Excerpted text:
◆ ◆ ◆ ◆
On Mon, Oct 9, 2017 at 5:03 PM Robert Munteanu <[email protected]> wrote:

> Hi Andrei,
>
> On Mon, 2017-10-09 at 14:58 +0000, Andrei Dulvac wrote:
> > Hi,
> >
> > Sorry I'm asking this so late, I wasn't available when this
> > discussion was
> > at its peak.
>
> Welcome to the discussion :-)
>
Thanks!

>
> >
> > With the git extreme repo split, how will commits that touch two
> > repos be
> > handled? Or pull-requests? Would I have to open two PRs for a
> > functionally-atomic change?
>
> Well, a functionally atomic change should not IMO touch multiple
> modules.
>
What about coding in a feature that requires new API in a new module?
Technically, yes, a "functionally-atomic" change can be broken down into
two commits that justify themselves as self-standing, but it smells a bit
like over-engineering. Would you create two PRs for such a change? Or add
the API first, merge the PR, release the API module and then open a PR for
the impl? Anyways, I really think what you mean makes sense, but sometimes
it's not the reality, especially in modules that are not in maintenance
mode.

>
> If you need to touch multiple modules then you perform multiple commits
> or open multiple pull requests.
>
But the PRs would share the jira issue description, would not be reviewable
or testable separately and would have to be merged at the same time...

>
> > How are projects that have reactors and SNAPSHOT dependencies going
> > to work?
>
> Just like they do before - the CI always builds and deploys snapshots
> so each project will be independently buildable. It's been this way
> since we switched to per-module Jenkins jobs.
>
Got it. But wouldn't that make it very hard for local development?

>
> > It feels to me that this strict one maven module per repo would
> > introduce
> > some artificial problems and besides git tags, I see no tangible
> > advantage
> > to doing so.
◆ ◆ ◆ ◆
To do:
1. Copy the email thread word for word between "Technically, yes, a" and "the same time...", inclusive.
2. Decide whether each statement agrees with the email thread, answering yes or no and quoting the deciding words of the thread exactly. (a) Robert states that the CI always builds and deploys snapshots. (b) Andrei sees a tangible advantage to the repo split beyond git tags. (c) Robert holds that a functionally atomic change should touch multiple modules.
3. Continue the email thread from the point where its text stops.
The rows that come after the email thread are separate material, unrelated to it.

Entries shown:
◆ ◆ ◆ ◆
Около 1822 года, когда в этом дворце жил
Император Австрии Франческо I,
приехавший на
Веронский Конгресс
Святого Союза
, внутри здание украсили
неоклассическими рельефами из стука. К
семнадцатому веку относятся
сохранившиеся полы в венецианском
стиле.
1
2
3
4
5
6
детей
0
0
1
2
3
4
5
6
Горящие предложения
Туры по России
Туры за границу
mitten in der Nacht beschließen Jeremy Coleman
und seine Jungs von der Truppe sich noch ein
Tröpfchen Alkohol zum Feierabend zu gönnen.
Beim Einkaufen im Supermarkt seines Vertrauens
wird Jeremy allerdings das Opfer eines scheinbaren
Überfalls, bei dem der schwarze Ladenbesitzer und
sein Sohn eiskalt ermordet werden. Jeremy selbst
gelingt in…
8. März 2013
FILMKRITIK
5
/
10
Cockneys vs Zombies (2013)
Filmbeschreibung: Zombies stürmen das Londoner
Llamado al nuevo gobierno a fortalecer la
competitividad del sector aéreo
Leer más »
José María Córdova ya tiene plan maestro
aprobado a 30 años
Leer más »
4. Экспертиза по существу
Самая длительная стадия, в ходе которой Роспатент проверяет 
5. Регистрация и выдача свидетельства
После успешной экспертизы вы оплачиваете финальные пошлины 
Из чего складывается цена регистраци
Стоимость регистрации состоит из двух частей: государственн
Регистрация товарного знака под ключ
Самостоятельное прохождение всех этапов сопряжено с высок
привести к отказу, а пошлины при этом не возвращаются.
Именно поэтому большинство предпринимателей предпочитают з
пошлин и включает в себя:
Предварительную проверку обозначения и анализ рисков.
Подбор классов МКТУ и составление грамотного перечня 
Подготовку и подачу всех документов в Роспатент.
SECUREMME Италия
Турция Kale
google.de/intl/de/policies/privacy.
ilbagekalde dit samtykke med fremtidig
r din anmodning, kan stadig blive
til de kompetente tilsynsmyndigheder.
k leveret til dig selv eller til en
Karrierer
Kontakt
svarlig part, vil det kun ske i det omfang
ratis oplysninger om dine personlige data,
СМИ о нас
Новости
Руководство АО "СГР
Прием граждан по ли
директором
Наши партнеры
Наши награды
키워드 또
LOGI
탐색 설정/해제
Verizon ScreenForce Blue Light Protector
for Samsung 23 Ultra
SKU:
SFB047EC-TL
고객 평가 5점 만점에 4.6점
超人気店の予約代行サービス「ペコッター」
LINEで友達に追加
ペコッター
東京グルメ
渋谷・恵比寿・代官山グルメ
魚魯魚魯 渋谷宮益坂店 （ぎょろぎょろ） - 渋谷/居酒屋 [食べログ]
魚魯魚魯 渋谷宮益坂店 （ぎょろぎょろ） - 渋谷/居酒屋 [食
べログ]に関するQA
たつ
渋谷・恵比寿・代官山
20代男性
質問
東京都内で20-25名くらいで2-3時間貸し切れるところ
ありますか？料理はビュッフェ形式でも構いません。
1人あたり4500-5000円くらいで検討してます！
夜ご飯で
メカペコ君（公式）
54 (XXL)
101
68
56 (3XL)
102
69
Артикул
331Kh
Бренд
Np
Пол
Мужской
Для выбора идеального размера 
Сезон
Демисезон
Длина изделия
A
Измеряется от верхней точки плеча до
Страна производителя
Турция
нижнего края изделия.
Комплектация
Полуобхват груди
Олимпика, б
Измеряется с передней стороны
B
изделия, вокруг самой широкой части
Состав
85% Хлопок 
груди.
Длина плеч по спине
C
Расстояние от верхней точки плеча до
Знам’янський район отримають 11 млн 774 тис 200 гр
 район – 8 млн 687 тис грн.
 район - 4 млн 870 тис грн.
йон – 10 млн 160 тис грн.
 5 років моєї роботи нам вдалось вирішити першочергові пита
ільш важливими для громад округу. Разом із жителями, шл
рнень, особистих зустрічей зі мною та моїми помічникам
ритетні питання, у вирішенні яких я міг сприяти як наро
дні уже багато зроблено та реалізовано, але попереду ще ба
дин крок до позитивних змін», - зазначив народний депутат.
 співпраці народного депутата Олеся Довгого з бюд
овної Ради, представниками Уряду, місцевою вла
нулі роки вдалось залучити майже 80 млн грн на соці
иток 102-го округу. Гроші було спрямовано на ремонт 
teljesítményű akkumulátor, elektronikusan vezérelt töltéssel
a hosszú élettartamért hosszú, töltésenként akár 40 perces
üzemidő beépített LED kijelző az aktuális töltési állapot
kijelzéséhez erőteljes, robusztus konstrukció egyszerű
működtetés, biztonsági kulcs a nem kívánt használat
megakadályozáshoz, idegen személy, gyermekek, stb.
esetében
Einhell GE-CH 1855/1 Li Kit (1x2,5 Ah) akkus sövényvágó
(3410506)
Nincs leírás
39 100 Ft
◆ ◆ ◆ ◆
Responses for each task:
1.
Technically, yes, a "functionally-atomic" change can be broken down into
two commits that justify themselves as self-standing, but it smells a bit
like over-engineering. Would you create two PRs for such a change? Or add
the API first, merge the PR, release the API module and then open a PR for
the impl? Anyways, I really think what you mean makes sense, but sometimes
it's not the reality, especially in modules that are not in maintenance
mode.

>
> If you need to touch multiple modules then you perform multiple commits
> or open multiple pull requests.
>
But the PRs would share the jira issue description, would not be reviewable
or testable separately and would have to be merged at the same time...

2.
(a) Yes: "the CI always builds and deploys snapshots"
(b) No: "besides git tags, I see no tangible"
(c) No: "a functionally atomic change should not IMO touch multiple"

3.
>
> When working with 280 modules, simplicity is a great advantage :-) With
> the (IMO rare) situation of needing to touch multiple modules in one
> go, what other problems do you see with this approach?
>
Local development (keeping track of logs, N number of the same operations
to e.g. checkout branches, revert changes, etc.), github events. But
they're all sort of related to the need to build/ deploy/ test more than
one maven module at a time. Is it really that rare?


> Note that we will introduce a way of locally checking out all
> repositories in a single directory so you will be able to work on a
> single filesystem view.
>
I didn't expect anything less :) But that's extra tooling that would have
to be maintained. But I guess you use something like gitslave or
submodules, in which case it comes for free.

>
> > If it's a question of two-way referencing, the <scm> tag in the pom
> > file
> > should be enough for anybody or any tooling.
>
> Not sure what you mean by two-way referencing, can you elaborate on
> that?
>
A way to infer the repo from an artifact (the reference the other way is
obvious; i.e. build code in repo and get artifact)

Still, what are the advantages besides a (false?) sense of consistency?
Thanks for the explanations, btw!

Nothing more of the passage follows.